WORK ITEM |
Only an exact copy of the listing below will do.

DATA FOR REVIEW |
*** Block opens ***

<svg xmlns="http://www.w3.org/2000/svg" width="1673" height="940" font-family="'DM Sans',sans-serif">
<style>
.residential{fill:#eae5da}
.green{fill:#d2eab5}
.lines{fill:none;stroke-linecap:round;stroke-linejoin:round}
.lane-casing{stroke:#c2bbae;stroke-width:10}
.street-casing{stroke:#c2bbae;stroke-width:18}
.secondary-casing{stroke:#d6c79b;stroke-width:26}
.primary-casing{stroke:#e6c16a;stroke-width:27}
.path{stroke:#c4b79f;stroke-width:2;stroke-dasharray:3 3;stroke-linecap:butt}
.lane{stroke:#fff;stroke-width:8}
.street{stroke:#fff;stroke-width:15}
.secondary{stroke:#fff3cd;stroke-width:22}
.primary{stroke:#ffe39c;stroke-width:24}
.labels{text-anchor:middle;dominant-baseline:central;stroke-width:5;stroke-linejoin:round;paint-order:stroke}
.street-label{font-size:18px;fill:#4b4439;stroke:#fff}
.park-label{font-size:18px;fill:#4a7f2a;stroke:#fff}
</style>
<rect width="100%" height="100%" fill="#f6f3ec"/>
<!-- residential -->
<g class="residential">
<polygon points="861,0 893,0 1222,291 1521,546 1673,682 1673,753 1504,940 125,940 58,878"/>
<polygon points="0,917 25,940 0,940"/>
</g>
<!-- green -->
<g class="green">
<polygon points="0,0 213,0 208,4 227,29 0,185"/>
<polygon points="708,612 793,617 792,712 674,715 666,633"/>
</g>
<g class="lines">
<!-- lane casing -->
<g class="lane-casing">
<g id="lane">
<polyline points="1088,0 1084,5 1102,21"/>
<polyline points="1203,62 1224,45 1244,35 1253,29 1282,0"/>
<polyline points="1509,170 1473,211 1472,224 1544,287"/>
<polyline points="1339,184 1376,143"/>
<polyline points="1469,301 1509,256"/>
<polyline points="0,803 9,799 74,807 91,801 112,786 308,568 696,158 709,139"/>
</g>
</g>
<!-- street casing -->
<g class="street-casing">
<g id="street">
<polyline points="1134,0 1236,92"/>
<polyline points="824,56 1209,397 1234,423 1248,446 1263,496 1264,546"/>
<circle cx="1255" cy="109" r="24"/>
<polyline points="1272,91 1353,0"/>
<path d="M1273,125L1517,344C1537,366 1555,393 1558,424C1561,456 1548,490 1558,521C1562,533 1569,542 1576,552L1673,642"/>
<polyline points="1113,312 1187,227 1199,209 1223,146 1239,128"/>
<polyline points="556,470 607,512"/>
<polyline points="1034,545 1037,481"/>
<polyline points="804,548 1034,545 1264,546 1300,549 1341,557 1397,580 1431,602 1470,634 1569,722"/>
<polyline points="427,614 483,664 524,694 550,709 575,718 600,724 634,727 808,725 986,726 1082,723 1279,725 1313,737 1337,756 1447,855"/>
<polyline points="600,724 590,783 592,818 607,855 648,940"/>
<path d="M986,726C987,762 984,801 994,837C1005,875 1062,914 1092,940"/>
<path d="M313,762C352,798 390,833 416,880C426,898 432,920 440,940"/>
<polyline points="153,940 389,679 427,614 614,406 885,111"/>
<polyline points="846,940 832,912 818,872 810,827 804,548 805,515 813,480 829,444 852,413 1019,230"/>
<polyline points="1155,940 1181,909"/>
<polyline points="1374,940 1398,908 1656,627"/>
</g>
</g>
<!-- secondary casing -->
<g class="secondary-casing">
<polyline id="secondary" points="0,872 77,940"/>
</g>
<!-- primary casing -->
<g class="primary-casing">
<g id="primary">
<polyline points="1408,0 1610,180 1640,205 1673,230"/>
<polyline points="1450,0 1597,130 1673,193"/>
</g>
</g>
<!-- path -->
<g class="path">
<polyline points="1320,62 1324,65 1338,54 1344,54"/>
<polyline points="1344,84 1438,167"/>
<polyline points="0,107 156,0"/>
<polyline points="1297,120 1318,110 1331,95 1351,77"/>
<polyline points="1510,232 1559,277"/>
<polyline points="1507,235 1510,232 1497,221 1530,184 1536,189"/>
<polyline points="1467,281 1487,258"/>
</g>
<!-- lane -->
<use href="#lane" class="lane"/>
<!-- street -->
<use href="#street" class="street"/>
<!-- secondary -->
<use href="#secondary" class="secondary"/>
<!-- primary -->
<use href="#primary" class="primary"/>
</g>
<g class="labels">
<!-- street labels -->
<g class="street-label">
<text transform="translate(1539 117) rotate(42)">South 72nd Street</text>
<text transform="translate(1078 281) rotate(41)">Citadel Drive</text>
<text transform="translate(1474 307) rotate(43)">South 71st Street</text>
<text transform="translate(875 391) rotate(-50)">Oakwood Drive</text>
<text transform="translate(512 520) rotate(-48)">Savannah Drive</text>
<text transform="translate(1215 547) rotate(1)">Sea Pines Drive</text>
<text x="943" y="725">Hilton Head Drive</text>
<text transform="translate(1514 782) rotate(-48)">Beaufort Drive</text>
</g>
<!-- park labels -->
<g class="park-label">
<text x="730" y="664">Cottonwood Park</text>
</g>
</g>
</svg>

*** Block closes ***

YOUR RESPONSE |
<svg xmlns="http://www.w3.org/2000/svg" width="1673" height="940" font-family="'DM Sans',sans-serif">
<style>
.residential{fill:#eae5da}
.green{fill:#d2eab5}
.lines{fill:none;stroke-linecap:round;stroke-linejoin:round}
.lane-casing{stroke:#c2bbae;stroke-width:10}
.street-casing{stroke:#c2bbae;stroke-width:18}
.secondary-casing{stroke:#d6c79b;stroke-width:26}
.primary-casing{stroke:#e6c16a;stroke-width:27}
.path{stroke:#c4b79f;stroke-width:2;stroke-dasharray:3 3;stroke-linecap:butt}
.lane{stroke:#fff;stroke-width:8}
.street{stroke:#fff;stroke-width:15}
.secondary{stroke:#fff3cd;stroke-width:22}
.primary{stroke:#ffe39c;stroke-width:24}
.labels{text-anchor:middle;dominant-baseline:central;stroke-width:5;stroke-linejoin:round;paint-order:stroke}
.street-label{font-size:18px;fill:#4b4439;stroke:#fff}
.park-label{font-size:18px;fill:#4a7f2a;stroke:#fff}
</style>
<rect width="100%" height="100%" fill="#f6f3ec"/>
<!-- residential -->
<g class="residential">
<polygon points="861,0 893,0 1222,291 1521,546 1673,682 1673,753 1504,940 125,940 58,878"/>
<polygon points="0,917 25,940 0,940"/>
</g>
<!-- green -->
<g class="green">
<polygon points="0,0 213,0 208,4 227,29 0,185"/>
<polygon points="708,612 793,617 792,712 674,715 666,633"/>
</g>
<g class="lines">
<!-- lane casing -->
<g class="lane-casing">
<g id="lane">
<polyline points="1088,0 1084,5 1102,21"/>
<polyline points="1203,62 1224,45 1244,35 1253,29 1282,0"/>
<polyline points="1509,170 1473,211 1472,224 1544,287"/>
<polyline points="1339,184 1376,143"/>
<polyline points="1469,301 1509,256"/>
<polyline points="0,803 9,799 74,807 91,801 112,786 308,568 696,158 709,139"/>
</g>
</g>
<!-- street casing -->
<g class="street-casing">
<g id="street">
<polyline points="1134,0 1236,92"/>
<polyline points="824,56 1209,397 1234,423 1248,446 1263,496 1264,546"/>
<circle cx="1255" cy="109" r="24"/>
<polyline points="1272,91 1353,0"/>
<path d="M1273,125L1517,344C1537,366 1555,393 1558,424C1561,456 1548,490 1558,521C1562,533 1569,542 1576,552L1673,642"/>
<polyline points="1113,312 1187,227 1199,209 1223,146 1239,128"/>
<polyline points="556,470 607,512"/>
<polyline points="1034,545 1037,481"/>
<polyline points="804,548 1034,545 1264,546 1300,549 1341,557 1397,580 1431,602 1470,634 1569,722"/>
<polyline points="427,614 483,664 524,694 550,709 575,718 600,724 634,727 808,725 986,726 1082,723 1279,725 1313,737 1337,756 1447,855"/>
<polyline points="600,724 590,783 592,818 607,855 648,940"/>
<path d="M986,726C987,762 984,801 994,837C1005,875 1062,914 1092,940"/>
<path d="M313,762C352,798 390,833 416,880C426,898 432,920 440,940"/>
<polyline points="153,940 389,679 427,614 614,406 885,111"/>
<polyline points="846,940 832,912 818,872 810,827 804,548 805,515 813,480 829,444 852,413 1019,230"/>
<polyline points="1155,940 1181,909"/>
<polyline points="1374,940 1398,908 1656,627"/>
</g>
</g>
<!-- secondary casing -->
<g class="secondary-casing">
<polyline id="secondary" points="0,872 77,940"/>
</g>
<!-- primary casing -->
<g class="primary-casing">
<g id="primary">
<polyline points="1408,0 1610,180 1640,205 1673,230"/>
<polyline points="1450,0 1597,130 1673,193"/>
</g>
</g>
<!-- path -->
<g class="path">
<polyline points="1320,62 1324,65 1338,54 1344,54"/>
<polyline points="1344,84 1438,167"/>
<polyline points="0,107 156,0"/>
<polyline points="1297,120 1318,110 1331,95 1351,77"/>
<polyline points="1510,232 1559,277"/>
<polyline points="1507,235 1510,232 1497,221 1530,184 1536,189"/>
<polyline points="1467,281 1487,258"/>
</g>
<!-- lane -->
<use href="#lane" class="lane"/>
<!-- street -->
<use href="#street" class="street"/>
<!-- secondary -->
<use href="#secondary" class="secondary"/>
<!-- primary -->
<use href="#primary" class="primary"/>
</g>
<g class="labels">
<!-- street labels -->
<g class="street-label">
<text transform="translate(1539 117) rotate(42)">South 72nd Street</text>
<text transform="translate(1078 281) rotate(41)">Citadel Drive</text>
<text transform="translate(1474 307) rotate(43)">South 71st Street</text>
<text transform="translate(875 391) rotate(-50)">Oakwood Drive</text>
<text transform="translate(512 520) rotate(-48)">Savannah Drive</text>
<text transform="translate(1215 547) rotate(1)">Sea Pines Drive</text>
<text x="943" y="725">Hilton Head Drive</text>
<text transform="translate(1514 782) rotate(-48)">Beaufort Drive</text>
</g>
<!-- park labels -->
<g class="park-label">
<text x="730" y="664">Cottonwood Park</text>
</g>
</g>
</svg>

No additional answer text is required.